Work instructions: Would you please transcribe the records below from the line with "Rendered at 1275 by 1650 pixels." through their final line, exactly and with no other lines?

Page layout parsing data
________________

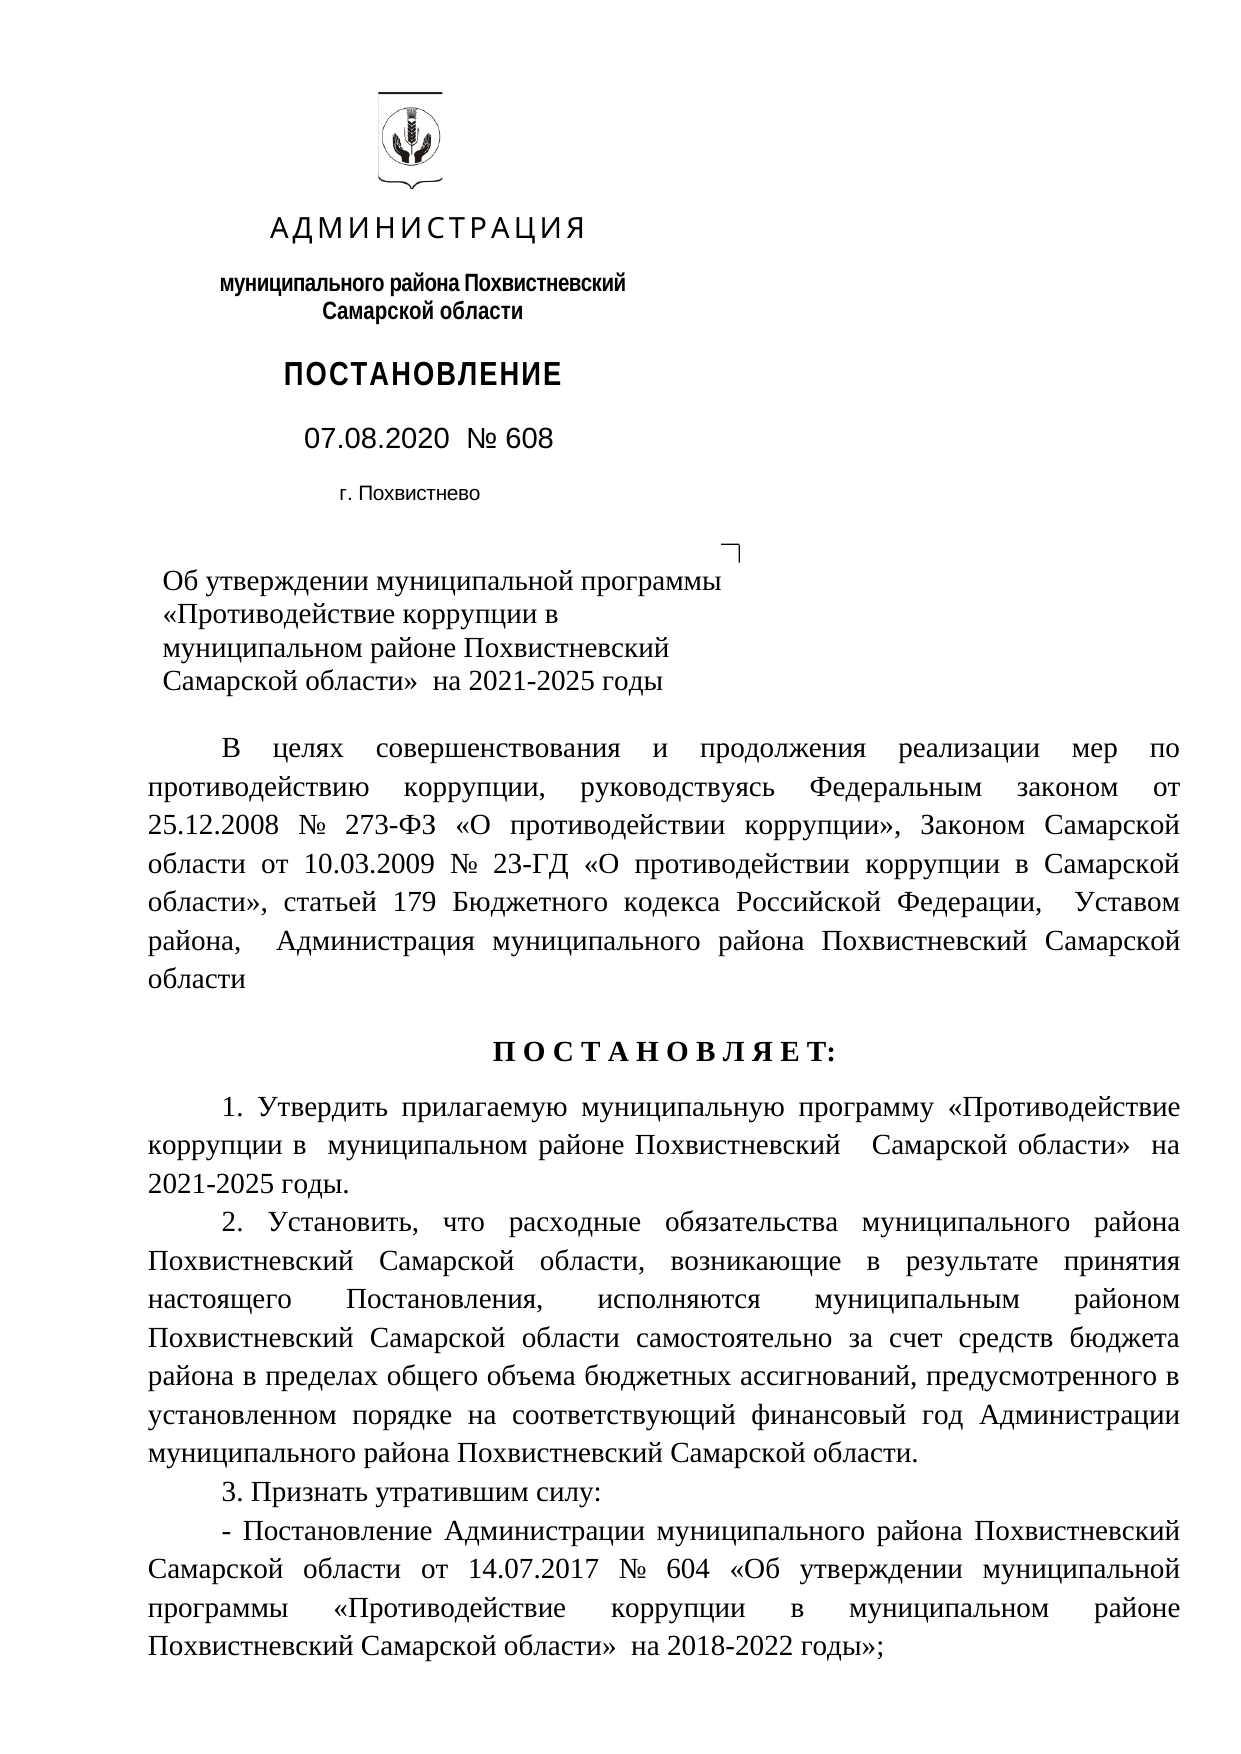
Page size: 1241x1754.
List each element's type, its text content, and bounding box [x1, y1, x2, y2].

text 1. Утвердить прилагаемую муниципальную программу «Противодействие коррупции в муниципальном районе Похвистневский Самарской области» на 2021-2025 годы. [148, 1089, 1181, 1199]
table_header АДМИНИСТРАЦИЯ муниципального района Похвистневский Самарской области ПОСТАНОВЛЕНИЕ 07.08.2020 № 608 г. Похвистнево [136, 89, 709, 563]
text 3. Признать утратившим силу: [148, 1474, 1181, 1508]
text Самарской области» на 2021-2025 годы [148, 663, 1181, 697]
text муниципальном районе Похвистневский [148, 630, 1181, 663]
picture [376, 92, 442, 187]
text П О С Т А Н О В Л Я Е Т: [148, 1034, 1181, 1067]
text - Постановление Администрации муниципального района Похвистневский Самарской области от 14.07.2017 № 604 «Об утверждении муниципальной программы «Противодействие коррупции в муниципальном районе Похвистневский Самарской области» на 2018-2022 годы»; [148, 1513, 1181, 1662]
text В целях совершенствования и продолжения реализации мер по противодействию коррупции, руководствуясь Федеральным законом от 25.12.2008 № 273-ФЗ «О противодействии коррупции», Законом Самарской области от 10.03.2009 № 23-ГД «О противодействии коррупции в Самарской области», статьей 179 Бюджетного кодекса Российской Федерации, Уставом района, Администрация муниципального района Похвистневский Самарской области [148, 730, 1181, 995]
text Об утверждении муниципальной программы [148, 563, 1181, 596]
text 2. Установить, что расходные обязательства муниципального района Похвистневский Самарской области, возникающие в результате принятия настоящего Постановления, исполняются муниципальным районом Похвистневский Самарской области самостоятельно за счет средств бюджета района в пределах общего объема бюджетных ассигнований, предусмотренного в установленном порядке на соответствующий финансовый год Администрации муниципального района Похвистневский Самарской области. [148, 1204, 1181, 1469]
text «Противодействие коррупции в [148, 596, 1181, 630]
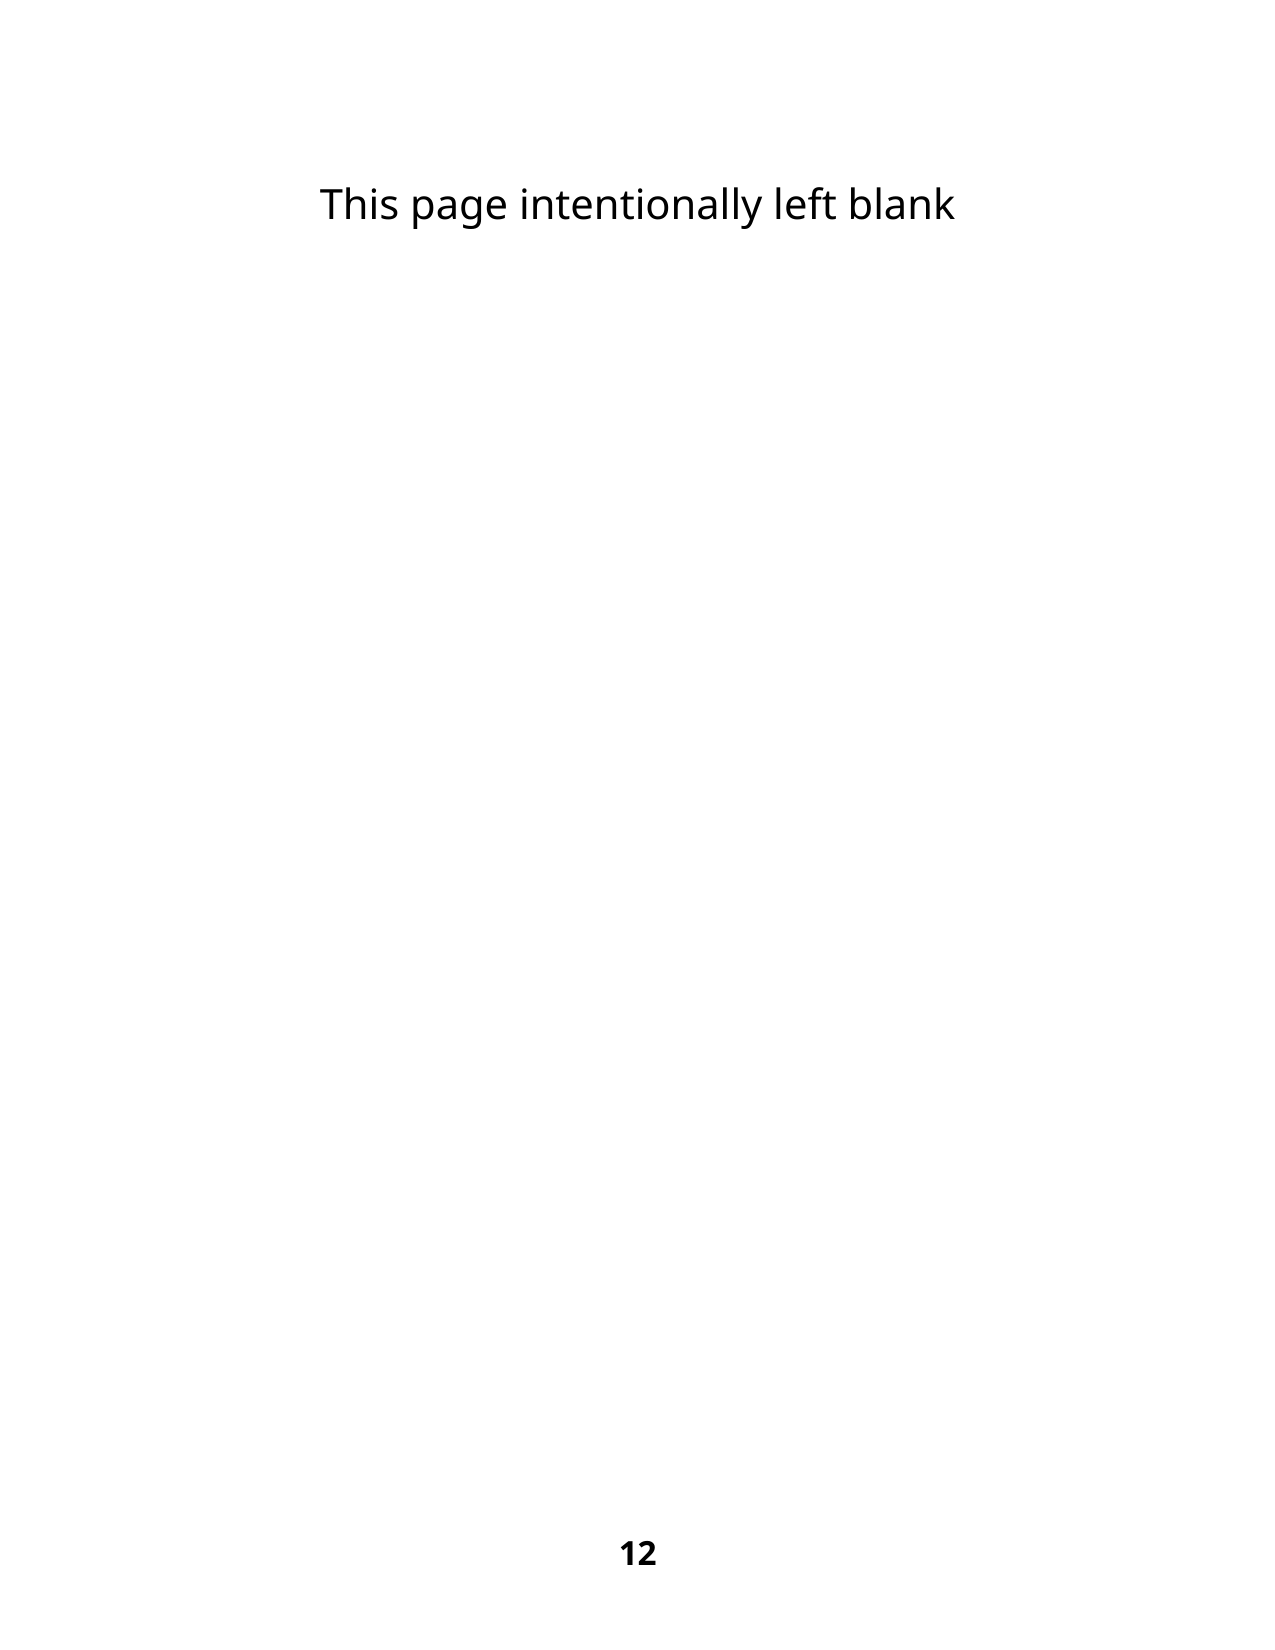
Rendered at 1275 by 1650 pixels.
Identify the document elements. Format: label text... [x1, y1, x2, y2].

text This page intentionally left blank [150, 175, 1125, 232]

________________

Reply:
Rendered at 1275 by 1650 pixels.
Identify the document elements. Format: label text... [x1, y1, x2, y2].

text This page intentionally left blank [150, 175, 1125, 232]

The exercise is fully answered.